What the Republican wave that changed the face of Congress means for Canada

The good neighbours

Michigan’s Candice Miller has a wealth of experience dealing with cross-border issues. Commerce is one of her top concerns; Environmentalists fear the election of leaders like Shimkus doesn’t bode well | Photograph by Logan Mock-Bunting, Larry MacDougal/CP, Bill Clark/Getty Images

“People in Washington talk about going from Capitol Hill to Georgetown for lunch,” says Candice Miller, a Republican congresswoman whose Michigan district spans the shores of Lake Huron and borders Canada. “Well, I don’t think twice about going from my home to Windsor or Sarnia for lunch.”

As conservative Republicans this month take control of the House of Representatives, a chamber that has often been the source of cross-border irritants, the Canadian government is gaining a few powerful friends. Miller, whose district includes the second-busiest border crossing and its most trafficked rail crossing, will be the new lead lawmaker on border issues. The new chairman of the powerful House homeland security committee, congressman Peter King, a blustery security hawk who in the past has voiced concerns about Canadian immigration policies, could have been a source of trouble on border issues. But he told Maclean’s in an interview that he wants to have a “good working relationship” with Canada. “The tone is going to be very friendly and co-operative,” said King. To that end, he appointed Miller to chair the subcommittee on border and maritime security. “Candice Miller is from Michigan, so we are going to focus on northern border security not in an adversarial way,” said King.

In the security-obsessed American capital, where the word border usually conjures images of Mexican drug cartels and undocumented immigrants—or worse—sneaking across the border, Miller brings a different perspective. “I always remind everyone in Washington that Canada is our busiest and most active trading partner—not just my state’s biggest trading partner, but our nation’s,” Miller told Maclean’s. “I am very sensitive to the ‘thickening of the border’ issue and I have tried to work toward securing the border as well as making sure we are very aware of expediting commerce.”

▶ _Records shown_
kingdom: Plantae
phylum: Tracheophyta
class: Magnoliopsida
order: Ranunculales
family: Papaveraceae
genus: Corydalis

▶ _Set task_
Continue the article on the new Republican House and Canada, picking up right after its final sentence. The records have no connection to the text about Congress and Canada.

▶ _Expected answer_
While Canadian diplomats expend much time and energy after each election cycle in the United States trying to explain to incoming lawmakers that Canada is America’s largest trading partner and biggest supplier of energy, Miller will bring first-hand experience with the land border when she takes over the gavel. “I am hopeful that Canadians will see my position on the subcommittee as a person who understands the issues and I hope to work with them as closely as I possibly can,” she said.

Miller, who met Stephen Harper during his visit to Capitol Hill in 2009, has recently joined the Canada United States Inter-parliamentary Group, an association of lawmakers from both countries. She says she is keen to work with Canadian lawmakers. “As I develop my own agenda, I will be using some of the contacts I have made through that, with my Canadian counterparts, members of Parliament and senators, in trying to get some ideas from them on challenges they see.” In addition, she said she is considering holding hearings in border communities on both sides of the boundary. “Cross-border communication is going to be very important on my subcommittee,” she said. “I’ve got some ideas in mind, how we improve communications, how we don’t make decisions in the U.S. in a vacuum without having discussed them with appropriate officials in Canada.”

One Canadian who has already had significant interaction with her is Patricia Davidson, Tory MP for Sarnia-Lambton, whose constituency is across the Blue Water Bridge from Miller’s and who has met with the congresswoman for regular meetings over the past five years. “I have nothing but good things to say about Candice Miller. I think she does a fantastic job. She represents her constituency well in part by working co-operatively with others,” said Davidson in an interview. “In our discussions she has always shown a great interest in making sure that commerce flows.” Davidson described Miller as, “a very straightforward and honest person to deal with.”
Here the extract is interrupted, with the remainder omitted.